Я вздёрнула подбородок. — Он мне изменил.
— Мне очень жаль, Вика, — искренне произнёс он. — Тебе, наверное, было очень тяжело.
— Было. — Посчитав, что теперь моё подвенечное платье проклято, я, вместо того, чтобы продать, разрезала его на лоскуты. — Знаешь, все ставили против нас, но я была непоколебима. — Отношения с Бреттом заставляли меня впервые задуматься о некоторых вещах.
А что, если бы я не была аферисткой? Что если бы я могла представляться своим настоящим именем — всё время? Что если зарабатывать на жизнь шитьём?
— Я действительно считала, что у нас был шанс.
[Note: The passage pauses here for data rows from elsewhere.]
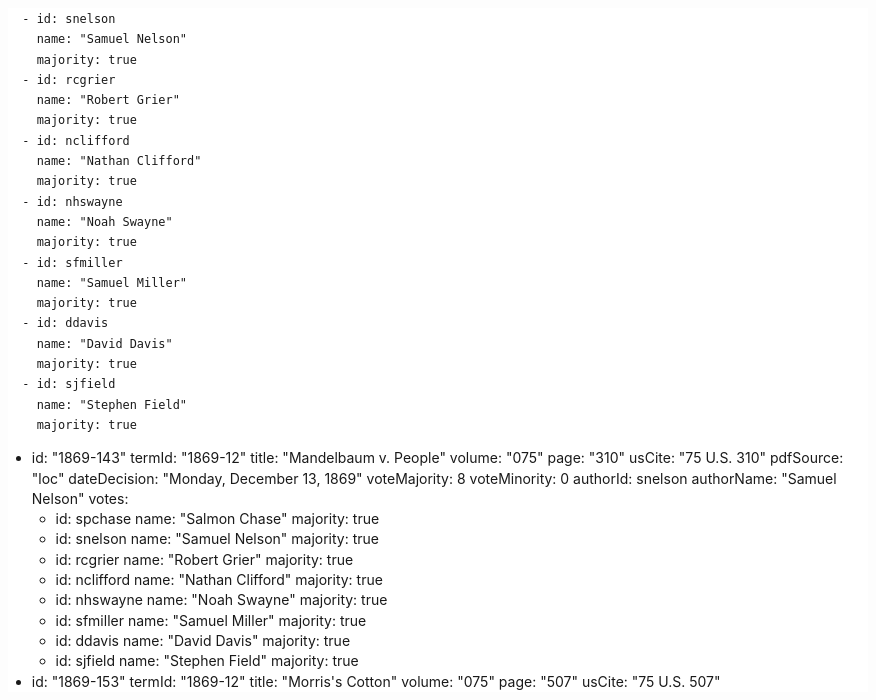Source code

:       - id: snelson
        name: "Samuel Nelson"
        majority: true
      - id: rcgrier
        name: "Robert Grier"
        majority: true
      - id: nclifford
        name: "Nathan Clifford"
        majority: true
      - id: nhswayne
        name: "Noah Swayne"
        majority: true
      - id: sfmiller
        name: "Samuel Miller"
        majority: true
      - id: ddavis
        name: "David Davis"
        majority: true
      - id: sjfield
        name: "Stephen Field"
        majority: true
  - id: "1869-143"
    termId: "1869-12"
    title: "Mandelbaum v. People"
    volume: "075"
    page: "310"
    usCite: "75 U.S. 310"
    pdfSource: "loc"
    dateDecision: "Monday, December 13, 1869"
    voteMajority: 8
    voteMinority: 0
    authorId: snelson
    authorName: "Samuel Nelson"
    votes:
      - id: spchase
        name: "Salmon Chase"
        majority: true
      - id: snelson
        name: "Samuel Nelson"
        majority: true
      - id: rcgrier
        name: "Robert Grier"
        majority: true
      - id: nclifford
        name: "Nathan Clifford"
        majority: true
      - id: nhswayne
        name: "Noah Swayne"
        majority: true
      - id: sfmiller
        name: "Samuel Miller"
        majority: true
      - id: ddavis
        name: "David Davis"
        majority: true
      - id: sjfield
        name: "Stephen Field"
        majority: true
  - id: "1869-153"
    termId: "1869-12"
    title: "Morris&apos;s Cotton"
    volume: "075"
    page: "507"
    usCite: "75 U.S. 507"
— Ты бы хотела снова быть с ним?
Раньше всё было неплохо. Я к нему переехала, а он оплачивал мне машину. Я сократила участие в розыгрышах и записалась на дизайнерские курсы. Он готовил, я делала уборку. Мы жили скромно.
Конечно, скрывать аферы было непросто, но и близко не столь тяжело, как нынешние обстоятельства. Даже после выплаты семейного долга меня всё равно должны выселить, а в моём распоряжении имеется лишь дышащий на ладан пикап. Разумеется, теперь у меня был Порше. Правда, ненадолго. Боже, столько всего навалилось. — Я не знаю, — рассеянно пробормотала я.
У Севастьянова выступили желваки. — Вот почему ты так осторожна.
Отчасти.
— Давай больше не будем о нём говорить.
Поколебавшись, он согласился: — Давай. Расскажи о себе.
— С чего же начать? — Я была близка с Дмитрием (дважды), и всё равно мы почти ничего друг о друге не знали.
— От чего Викторию Валентайн бросает в дрожь? — Его волосы развевал игривый ветерок.
Вот прямо сейчас мой пульс ускорялся благодаря золотоглазому русскому.
— По сравнению с твоими подругами моя жизнь довольно скучна.
Он никак на это не отреагировал. — Где ты училась?
— Я была на домашнем обучении. Родители хотели, чтобы я присоединилась к семейному бизнесу. Никто лучше них не справился бы с моим обучением.
— Расскажи о своей семье.
— После тридцати лет брака родители по-прежнему друг от друга без ума. Старшая сестра, Кэрин, моя лучшая подруга. Брат — мой герой. У меня большая любимая семья. Которая по отношению ко мне порой проявляет гипер-опеку. Но мне кажется… — я замолчала.
— Тебе кажется что?
Что они меня недооценивают.
— Ничего. А твоя семья? Ты сказал, что Максим тебя практически вырастил.
Очарование Максима, должно быть, частично перешло и на младшего брата. Возможно, именно поэтому в Дмитрии чувствовалась смесь лоска и неуверенности.
— Мама умерла, когда мне было пять лет, отец — когда мне было семь.
— Соболезную. — Я уже собиралась спросить о причинах, но его изменившееся выражение лица заставило меня передумать. Вместо грусти на его лице я увидела… гнев.